本書は、そのような問題意識から、7つの国境の島を取り上げ、それを発見した日本人が、いかなる意図のもとに、いかなる努力を重ねてその島に足跡を残したのか、そして、いかなる経過でその島が日本領となったのかを、有名無名の人物を通して、分かりやすく興味深い物語として綴ったものである。先人が後世の私たちに残してくれた大切な宝を、次の世代に引き継ぎたい。
推薦文
みんなでこの国を守るという「あたりまえ」を共有しよう - 石原 慎太郎
「みんなでこの国を守りましょう」-これは「東京都尖閣諸島寄付金」を寄せてくださった方々へ、私がお送りしたお礼状の一節である。日本の国土は日本人の手で守る。当たり前のことである。にもかかわらず、なぜかこの国では、その「当たり前のこと」がおろそかにされてきた。

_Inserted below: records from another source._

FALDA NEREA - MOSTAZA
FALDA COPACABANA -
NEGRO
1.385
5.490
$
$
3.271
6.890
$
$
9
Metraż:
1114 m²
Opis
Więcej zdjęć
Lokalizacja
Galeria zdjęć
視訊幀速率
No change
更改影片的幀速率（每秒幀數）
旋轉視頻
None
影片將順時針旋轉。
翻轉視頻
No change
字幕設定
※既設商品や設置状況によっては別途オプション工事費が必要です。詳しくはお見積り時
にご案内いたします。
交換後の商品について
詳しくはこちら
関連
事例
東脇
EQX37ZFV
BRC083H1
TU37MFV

本書は、国境の島々を発見し、開拓し、占有してきた先人たちの足跡を丹念にたどった力作である。それゆえ日本の直面する領土問題が平易に理解できる。だが、何よりも「みんなでこの国を守る」という「当たり前のこと」を、日本人が共有する一助となることを期待したい。
出版社/発行
祥伝社/2012年8月1日
著者
藤岡信勝 (ふじおか のぶかつ)
昭和18(1943)年、北海道生まれ。北海道大学教育学部卒、同大大学院教育学研究科博士課程単位取得。北海道教育大学助教授、東京大学教育学部教授などを経て、現在、拓殖大学客員教授。戦後の歴史教育を根底から見直す。「自由主義史観研究会」を組織し、ベストセラー『教科書が教えない歴史』1~4(扶桑社)をまとめる。第21回正論大賞受賞。

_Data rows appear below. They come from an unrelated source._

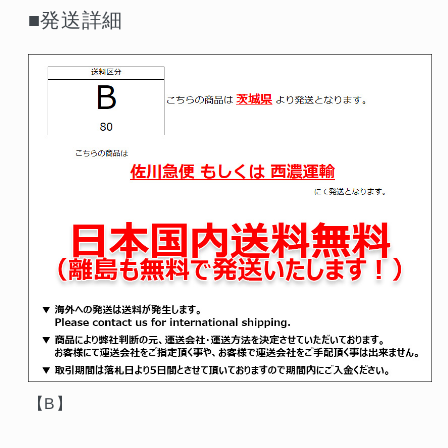
■発送詳細
【B】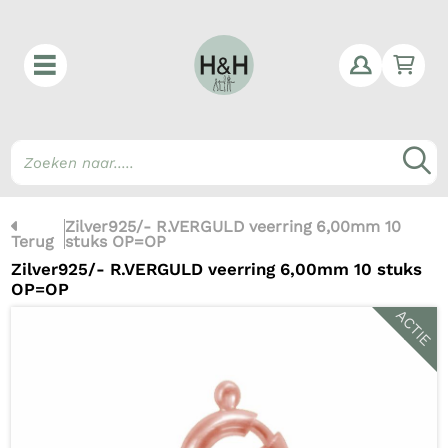
Win
Z
Zilver925/- R.VERGULD veerring 6,00mm 10
Terug
stuks OP=OP
Zilver925/- R.VERGULD veerring 6,00mm 10 stuks
OP=OP
ACTIE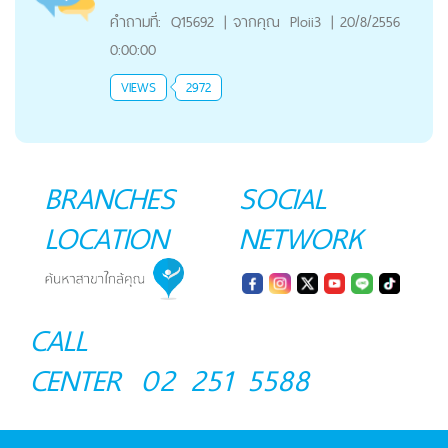
คำถามที่:
Q15692
|
จากคุณ
Ploii3
|
20/8/2556
0:00:00
VIEWS
2972
BRANCHES
SOCIAL
LOCATION
NETWORK
CALL
CENTER
02 251 5588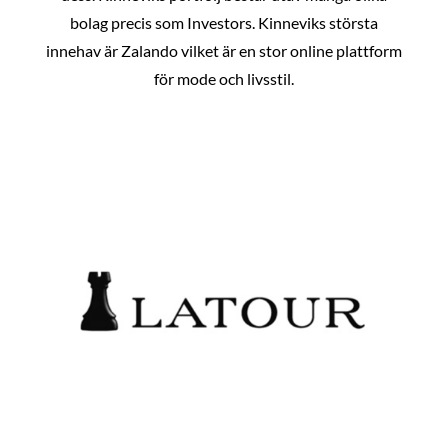
bolag precis som Investors. Kinneviks största
innehav är Zalando vilket är en stor online plattform
för mode och livsstil.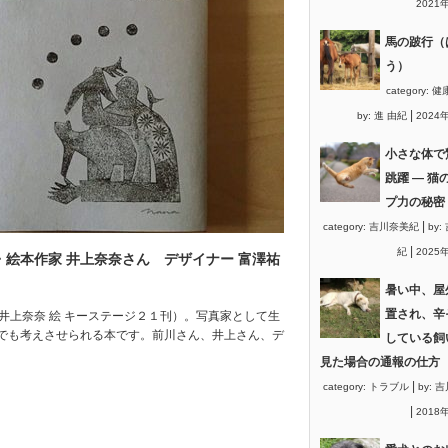
2021
馬の跛行（
う）
category:
健
|
by:
進 由紀
2024
小さな体で
跳躍 ― 猫
プ力の秘密
|
category:
吉川奈美紀
by:
|
紀
2025
絵本作家 井上奈奈さん デザイナー 富澤祐
暑い中、屋
置され、辛
／井上奈奈 絵 キーステージ２１刊）。写真家として生
でも考えさせられる本です。前川さん、井上さん、デ
している飼
見た場合の通報の仕方
|
category:
トラブル
by:
吉
|
2018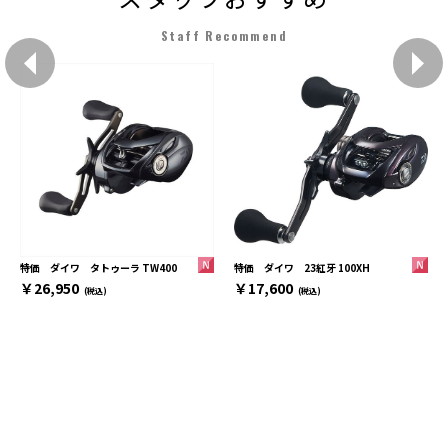
Staff Recommend
特価 ダイワ 23紅牙 100XH
特価 ダイワ タトゥーラ TW400
￥17,600
￥26,950
(税込)
(税込)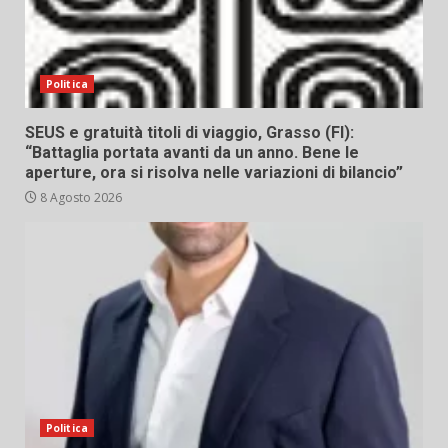
Politica
SEUS e gratuità titoli di viaggio, Grasso (FI):
“Battaglia portata avanti da un anno. Bene le
aperture, ora si risolva nelle variazioni di bilancio”
8 Agosto 2026
Politica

著書に『近現代史教育の改革』(明治図書)、『汚辱の近現代史』、『呪縛の近現代史』以上、(徳間書店)、『「自虐史観」の病理』(文藝春秋)、『教科書採択の真相』(PHP新書)など、共著に『国民の油断』(PHP研究所)、『「ザ・レイプ・オブ・南京」の研究』(祥伝社)など。